= Abraham Markle =

Abraham Markle (October 26, 1770 – March 6, 1826) was a businessman and political figure in Upper Canada and co-proprietor of Terre Haute, Indiana. During the War of 1812 he defected to the United States.

==Early life==
He was born in Ulster County, New York in 1770. Four of his brothers served with Butler's Rangers during the American Revolution; they settled at Newark (Niagara-on-the-Lake) after the war and he joined them for a time, but he later moved back to New York state. In 1806, he established a distillery at Ancaster in Upper Canada. In 1812, he was elected to the 6th Parliament of Upper Canada representing West York. In 1811, he had refused to serve with the Lincoln Militia.

==War of 1812==
In 1813, with Joseph Willcocks, he opposed the suspension of habeas corpus in the province.
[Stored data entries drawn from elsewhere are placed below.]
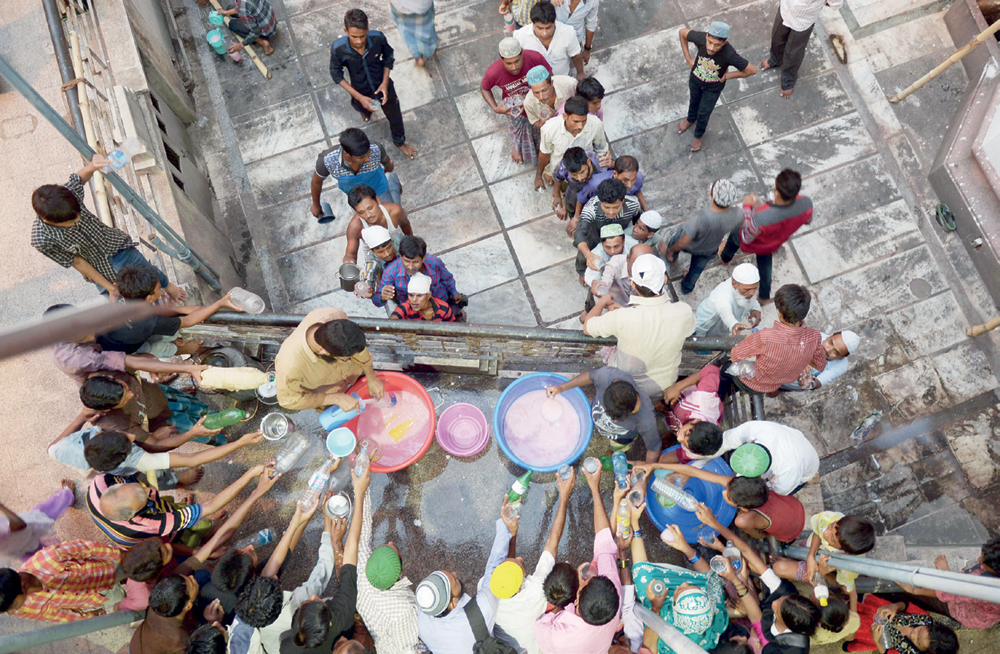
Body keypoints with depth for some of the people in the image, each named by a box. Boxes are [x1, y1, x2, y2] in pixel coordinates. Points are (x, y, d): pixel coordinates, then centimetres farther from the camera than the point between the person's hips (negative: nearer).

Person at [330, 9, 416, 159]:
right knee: (363, 109, 33)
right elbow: (336, 74, -18)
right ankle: (366, 110, 73)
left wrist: (385, 83, -20)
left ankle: (399, 142, 53)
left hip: (383, 86, 0)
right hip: (360, 92, 0)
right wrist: (359, 97, -24)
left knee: (395, 117, 21)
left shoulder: (378, 38, -31)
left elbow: (388, 56, -9)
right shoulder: (338, 49, -33)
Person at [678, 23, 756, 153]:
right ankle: (690, 119, 64)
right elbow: (682, 32, -15)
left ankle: (698, 135, 50)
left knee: (703, 114, 17)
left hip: (713, 88, -2)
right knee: (694, 100, 31)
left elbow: (752, 70, -28)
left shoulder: (729, 55, -40)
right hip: (695, 79, 2)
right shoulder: (701, 38, -36)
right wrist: (688, 58, -12)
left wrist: (728, 75, -20)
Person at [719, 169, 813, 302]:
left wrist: (747, 206, -22)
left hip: (753, 243, -4)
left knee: (734, 236, 32)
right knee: (765, 264, 35)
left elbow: (746, 238, -29)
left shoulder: (760, 217, -51)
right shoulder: (806, 204, -36)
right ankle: (765, 296, 60)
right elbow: (808, 220, -9)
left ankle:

In June of that year, he was imprisoned because he had been accused of treason. He was released and by December had joined the American side in the War of 1812. He was involved in a number of raids against settlements in Upper Canada.

===Raid on Port Dover===
Markle accompanied the American Raid on Port Dover, in which the village was burned down. Markle witnessed the destruction of the property of Robert Nichol, who had moved for Markle's expulsion from the Legislature.

==Later life==
After the war, he settled in Vigo County, Indiana and was one of the original proprietors of the Terre Haute Company which platted the village of Terre Haute. He built and operated a mill on Otter Creek north of that village and became involved in other businesses in the area.

He died in 1826 while working on his farm there, apparently due to a stroke.